# switchgrass



## bluefarmer (Oct 10, 2010)

how does switchgrass compare to johnsongrass for hay,if it hadn't been for johnsongrass I wouldn't have had enough hay,an I was wanting to plant some more but cant find seed.Been reading a little about switchgrass and thought it might be as good or better.


----------



## hay wilson in TX (Jan 28, 2009)

Switchgrass is a bunch grass which means eventually it the field will be full of "stumps".

Switchgrass is a native range grass with small seeds, meaning it is slow to establish.

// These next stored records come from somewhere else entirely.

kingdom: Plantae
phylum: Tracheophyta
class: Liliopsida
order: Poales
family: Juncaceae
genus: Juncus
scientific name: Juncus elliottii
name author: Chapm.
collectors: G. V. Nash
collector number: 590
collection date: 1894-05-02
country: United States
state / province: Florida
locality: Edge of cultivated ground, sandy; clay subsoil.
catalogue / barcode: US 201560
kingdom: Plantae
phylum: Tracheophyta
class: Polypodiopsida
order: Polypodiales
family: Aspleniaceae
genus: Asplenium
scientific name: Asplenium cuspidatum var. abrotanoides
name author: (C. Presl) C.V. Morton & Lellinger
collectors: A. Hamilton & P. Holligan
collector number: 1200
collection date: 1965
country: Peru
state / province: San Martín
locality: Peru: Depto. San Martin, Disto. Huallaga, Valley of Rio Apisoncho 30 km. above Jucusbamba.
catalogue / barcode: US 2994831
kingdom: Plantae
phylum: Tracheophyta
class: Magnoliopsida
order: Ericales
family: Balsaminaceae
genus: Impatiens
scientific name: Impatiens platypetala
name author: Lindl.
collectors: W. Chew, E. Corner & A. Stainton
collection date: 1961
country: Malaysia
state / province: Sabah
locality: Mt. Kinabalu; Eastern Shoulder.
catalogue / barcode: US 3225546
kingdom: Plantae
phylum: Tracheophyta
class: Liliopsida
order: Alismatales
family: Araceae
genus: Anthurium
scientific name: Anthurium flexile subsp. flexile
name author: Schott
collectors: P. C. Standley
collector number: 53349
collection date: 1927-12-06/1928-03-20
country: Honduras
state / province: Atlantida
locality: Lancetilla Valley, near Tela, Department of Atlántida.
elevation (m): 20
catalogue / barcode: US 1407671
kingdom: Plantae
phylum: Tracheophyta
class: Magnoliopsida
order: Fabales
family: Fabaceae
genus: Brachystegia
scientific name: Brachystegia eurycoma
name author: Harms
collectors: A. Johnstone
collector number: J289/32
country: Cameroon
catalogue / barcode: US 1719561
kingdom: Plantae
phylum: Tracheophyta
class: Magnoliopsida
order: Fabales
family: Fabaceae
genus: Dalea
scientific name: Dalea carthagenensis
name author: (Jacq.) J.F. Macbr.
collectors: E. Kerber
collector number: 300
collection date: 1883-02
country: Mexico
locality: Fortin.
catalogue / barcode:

Switchgrass is good if harvested young enough. As it grows older it becomes tougher. 
Makes a better grazing forage than a hay forage. 
I do not believe it is good as a standing hay crop ie stockpiled.


----------



## irekkin (Nov 18, 2011)

in virginia johnsongrass is considered a noxious weed and the sale of seed is prohibited, but my cows love it, go figure. if you've already got johnsongrass i don't think you have to worry about re-seeding it, it'll take care of itself. seriously, switchgrass and gammagrass are good warm season grass alternatives.


----------



## wheezie (Aug 5, 2011)

I went to a switchgrass demostration for ethanol, when it gets tall (about 6 to 8 foot) they use it for ethanol, or are in the beginning stages of it but they said you could cut it about 1 to 3 foot for feed and is pretty substantial for that purpose


----------